Kaga, Japan

Photo: Beniya Mukayu
Photo: Beniya Mukayu

You’re overworked, stressed, and exhausted. You need a vacation. Yesterday. But this time, your default beach trip just isn’t going to cut it. You need a place to unwind, stretch—both your body and your mind—and look at the world differently. Bonus points if you’re taken out of your comfort zone.

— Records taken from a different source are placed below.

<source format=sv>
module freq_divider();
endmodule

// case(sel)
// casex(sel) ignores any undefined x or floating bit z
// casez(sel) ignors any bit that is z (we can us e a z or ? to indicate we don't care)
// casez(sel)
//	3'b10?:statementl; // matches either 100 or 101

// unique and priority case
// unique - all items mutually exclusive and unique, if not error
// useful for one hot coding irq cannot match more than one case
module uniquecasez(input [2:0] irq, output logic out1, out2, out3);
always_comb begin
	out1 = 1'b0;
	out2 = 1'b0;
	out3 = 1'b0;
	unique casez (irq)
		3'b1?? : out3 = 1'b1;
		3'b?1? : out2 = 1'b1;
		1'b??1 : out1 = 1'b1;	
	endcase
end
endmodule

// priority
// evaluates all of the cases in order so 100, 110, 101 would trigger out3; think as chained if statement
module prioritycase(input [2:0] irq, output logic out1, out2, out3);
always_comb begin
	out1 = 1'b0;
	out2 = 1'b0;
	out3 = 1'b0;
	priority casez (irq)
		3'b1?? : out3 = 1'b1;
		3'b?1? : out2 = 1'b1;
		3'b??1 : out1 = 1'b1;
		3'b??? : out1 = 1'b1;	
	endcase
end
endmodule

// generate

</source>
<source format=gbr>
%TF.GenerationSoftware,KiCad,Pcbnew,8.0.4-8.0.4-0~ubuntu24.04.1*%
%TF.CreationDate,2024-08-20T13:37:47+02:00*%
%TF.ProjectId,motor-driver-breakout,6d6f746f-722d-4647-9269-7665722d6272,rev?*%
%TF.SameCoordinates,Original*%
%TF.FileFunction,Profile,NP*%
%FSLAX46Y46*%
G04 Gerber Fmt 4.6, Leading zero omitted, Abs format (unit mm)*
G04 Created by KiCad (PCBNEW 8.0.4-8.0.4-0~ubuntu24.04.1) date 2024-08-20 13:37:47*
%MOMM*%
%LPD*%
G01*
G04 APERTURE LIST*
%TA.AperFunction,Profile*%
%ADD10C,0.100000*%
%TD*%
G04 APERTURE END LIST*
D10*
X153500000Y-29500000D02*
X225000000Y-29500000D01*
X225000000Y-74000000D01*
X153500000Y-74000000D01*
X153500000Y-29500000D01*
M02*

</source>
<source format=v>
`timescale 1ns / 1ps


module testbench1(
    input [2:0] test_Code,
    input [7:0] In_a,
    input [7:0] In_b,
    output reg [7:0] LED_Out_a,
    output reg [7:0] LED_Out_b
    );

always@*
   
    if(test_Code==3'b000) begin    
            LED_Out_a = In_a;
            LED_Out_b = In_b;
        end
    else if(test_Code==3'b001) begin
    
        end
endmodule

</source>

Gray skies and a constant drizzle welcomed you to the northwest coast of Honshu last night. You grabbed your umbrella and darted for the entrance of Beniya Mukayu, a small hotel in Kaga. No one inside seemed surprised by the weather—this area is known as the Seattle of Japan—but your chaotic arrival might have been slightly overdramatic. You retreated to your room and slipped into the open-air bath overlooking a grove of red pines. Your heart rate quickly returned to normal.

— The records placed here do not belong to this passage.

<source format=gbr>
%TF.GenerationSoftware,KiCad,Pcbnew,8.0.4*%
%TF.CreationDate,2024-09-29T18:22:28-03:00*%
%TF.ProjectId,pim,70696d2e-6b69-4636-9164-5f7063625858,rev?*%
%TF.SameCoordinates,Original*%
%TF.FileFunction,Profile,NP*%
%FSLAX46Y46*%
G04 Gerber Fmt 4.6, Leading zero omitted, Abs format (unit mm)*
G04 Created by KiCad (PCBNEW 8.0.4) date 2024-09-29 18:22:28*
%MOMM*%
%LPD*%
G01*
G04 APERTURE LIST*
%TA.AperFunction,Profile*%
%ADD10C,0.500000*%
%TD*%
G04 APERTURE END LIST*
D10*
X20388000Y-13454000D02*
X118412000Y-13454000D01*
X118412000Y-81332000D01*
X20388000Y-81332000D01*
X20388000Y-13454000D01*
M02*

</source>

After a long soak, you dressed in a blue, green, and white kimono. You went to the cafe for a glass of apple juice—the sweet Fuji apples were freshly peeled and pressed with your order—and some rice-powder hard candy. You had a Yakushiyama treatment, with hot spring water and medicinal herbs, at the spa. You drank matcha, a strong green tea, in the tea ceremony room. You ate an eight-course kaiseki meal for dinner with pure rice Junmai Daiginjo sake next to the garden full of maples and camellias. And you returned to your room for another bath before bed.

Photo: Beniya Mukayu
Photo: Beniya Mukayu

This morning, you wake up feeling loose and refreshed. You join the yoga group in the open Horin space. You drink fresh strawberry juice with breakfast. You’re surprised to walk outside and see bright sunshine. You’re quickly distracted by the cherry blossoms, though. The pink-and-white flowers are everywhere. The air smells sweet. You’re enchanted.

You spend the morning riding a gondola along the Daishoji River. Besides the oar dipping into the water and the breeze rustling the cherry trees, everything is still. You stroll through town, stopping at temples, shrines, and pottery shops. Kutani ware, a painted porcelain, is famous throughout the country. Then you ride the express train to nearby Kanazawa.

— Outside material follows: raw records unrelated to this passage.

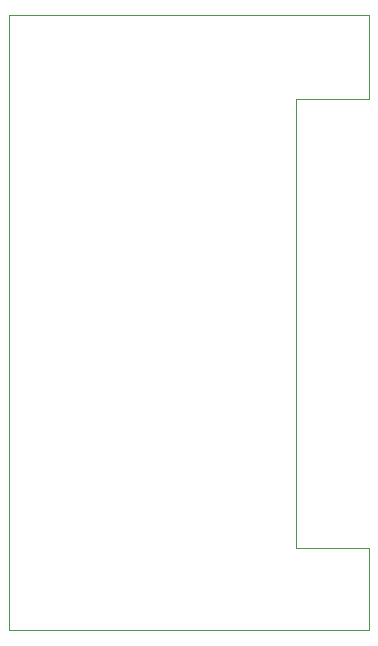
<source format=gm1>
%TF.GenerationSoftware,KiCad,Pcbnew,(5.1.12)-1*%
%TF.CreationDate,2022-01-26T00:14:16-03:00*%
%TF.ProjectId,BPS,4250532e-6b69-4636-9164-5f7063625858,3*%
%TF.SameCoordinates,Original*%
%TF.FileFunction,Profile,NP*%
%FSLAX46Y46*%
G04 Gerber Fmt 4.6, Leading zero omitted, Abs format (unit mm)*
G04 Created by KiCad (PCBNEW (5.1.12)-1) date 2022-01-26 00:14:16*
%MOMM*%
%LPD*%
G01*
G04 APERTURE LIST*
%TA.AperFunction,Profile*%
%ADD10C,0.050000*%
%TD*%
G04 APERTURE END LIST*
D10*
X144018000Y-101473000D02*
X113538000Y-101473000D01*
X144018000Y-108585000D02*
X144018000Y-101473000D01*
X137795000Y-108585000D02*
X144018000Y-108585000D01*
X137795000Y-146558000D02*
X137795000Y-108585000D01*
X144018000Y-146558000D02*
X137795000Y-146558000D01*
X144018000Y-153543000D02*
X144018000Y-146558000D01*
X113538000Y-153543000D02*
X144018000Y-153543000D01*
X113538000Y-101473000D02*
X113538000Y-153543000D01*
M02*

</source>
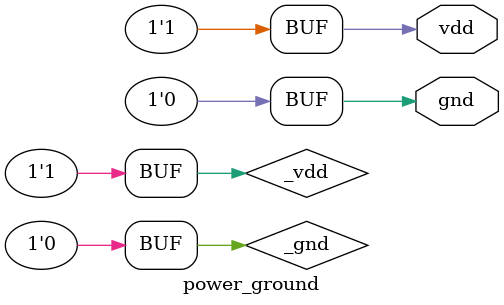
<source format=sv>
module power_ground (
  output vdd,
  output gnd
);
  supply1 _vdd;
  supply0 _gnd;

  assign vdd = _vdd;
  assign gnd = _gnd;
endmodule : power_ground

</source>
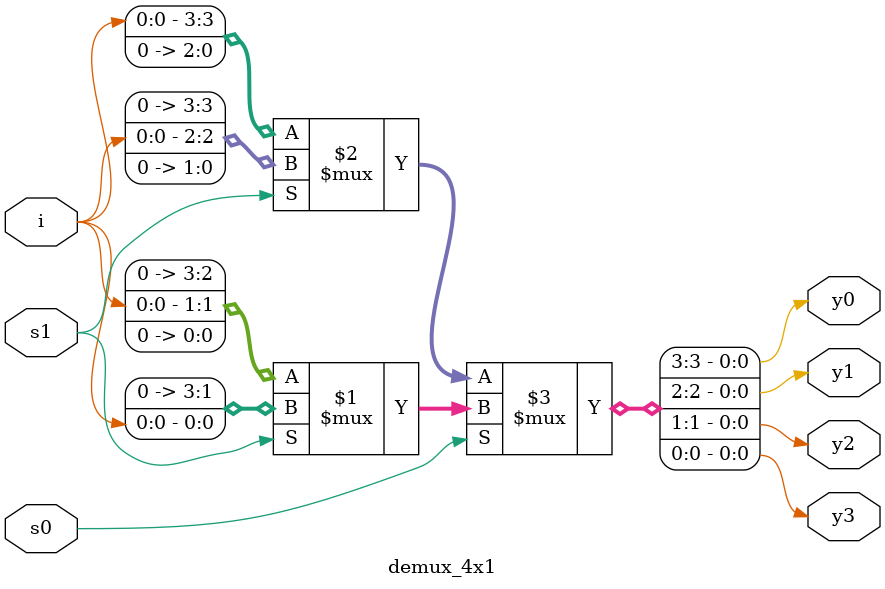
<source format=v>
module demux_4x1(input s0,s1,i,output y0,y1,y2,y3);

assign {y0,y1,y2,y3}=(s0?(s1?{1'b0,1'b0,1'b0,i}:{1'b0,1'b0,i,1'b0}):(s1?{1'b0,i,1'b0,1'b0}:{i,1'b0,1'b0,1'b0}));

endmodule



</source>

Kanazawa, one of the few Japanese cities that wasn’t bombed during World War II, is well-preserved and easily walkable. Visit Kanazawa Castle, where the Maeda family, a local feudal clan, ruled for almost 300 years. The surrounding park is filled with flowering trees. Walk through Kenroku-en, one of Japan’s most beautiful gardens, to be engulfed by plum and cherry blossoms. Visit the Nagamachi District, where samurais used to live along the canals. And, across the Asanogawa River, see Higashi-Chayamachi, where geishas entertained in the historic row houses.

When you return to Beniya Mukayu, you slip quietly inside. But like garlic or curry, the floral scent of the cherry blossoms seems to linger and announces your return to the staff. You smile, nod your head, and head toward your room for a soak before dinner. Your mindset has changed already.